__Work item__: Repeat every line of the data exactly; no picture belongs in the copy.

======== Provided entries ========

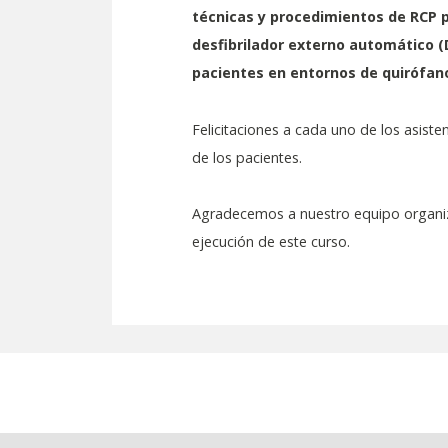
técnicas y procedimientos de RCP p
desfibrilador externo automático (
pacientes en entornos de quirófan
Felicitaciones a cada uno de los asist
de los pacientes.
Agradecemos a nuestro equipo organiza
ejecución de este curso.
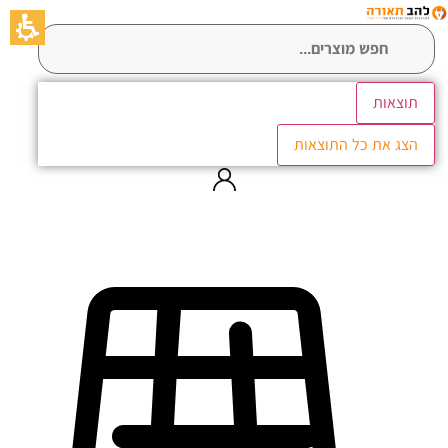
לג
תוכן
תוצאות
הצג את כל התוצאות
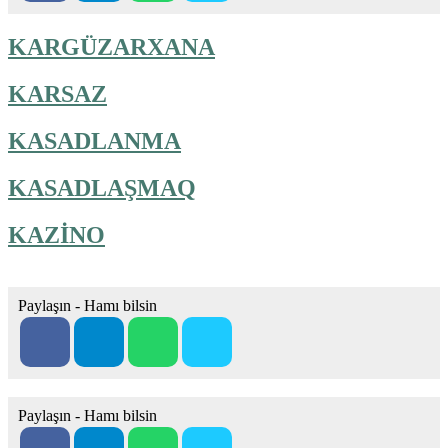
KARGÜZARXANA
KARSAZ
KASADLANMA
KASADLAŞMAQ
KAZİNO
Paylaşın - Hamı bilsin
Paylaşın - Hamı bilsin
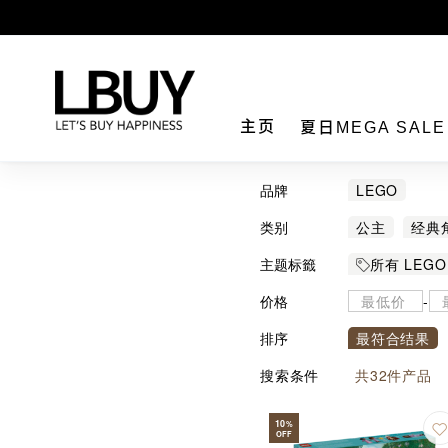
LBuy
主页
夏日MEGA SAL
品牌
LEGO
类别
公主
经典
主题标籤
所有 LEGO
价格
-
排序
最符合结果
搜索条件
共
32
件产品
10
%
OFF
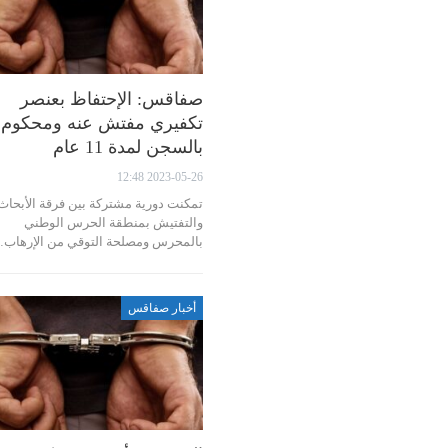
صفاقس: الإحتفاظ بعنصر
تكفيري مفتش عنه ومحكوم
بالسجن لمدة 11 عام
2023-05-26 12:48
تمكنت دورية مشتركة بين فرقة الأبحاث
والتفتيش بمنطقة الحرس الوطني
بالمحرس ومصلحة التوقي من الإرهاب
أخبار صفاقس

========

__Response box__:
técnicas y procedimientos de RCP p
desfibrilador externo automático (
pacientes en entornos de quirófan
Felicitaciones a cada uno de los asist
de los pacientes.
Agradecemos a nuestro equipo organiza
ejecución de este curso.
לג
תוכן
תוצאות
הצג את כל התוצאות
KARGÜZARXANA
KARSAZ
KASADLANMA
KASADLAŞMAQ
KAZİNO
Paylaşın - Hamı bilsin
Paylaşın - Hamı bilsin
LBuy
主页
夏日MEGA SAL
品牌
LEGO
类别
公主
经典
主题标籤
所有 LEGO
价格
-
排序
最符合结果
搜索条件
共
32
件产品
10
%
OFF
صفاقس: الإحتفاظ بعنصر
تكفيري مفتش عنه ومحكوم
بالسجن لمدة 11 عام
2023-05-26 12:48
تمكنت دورية مشتركة بين فرقة الأبحاث
والتفتيش بمنطقة الحرس الوطني
بالمحرس ومصلحة التوقي من الإرهاب
أخبار صفاقس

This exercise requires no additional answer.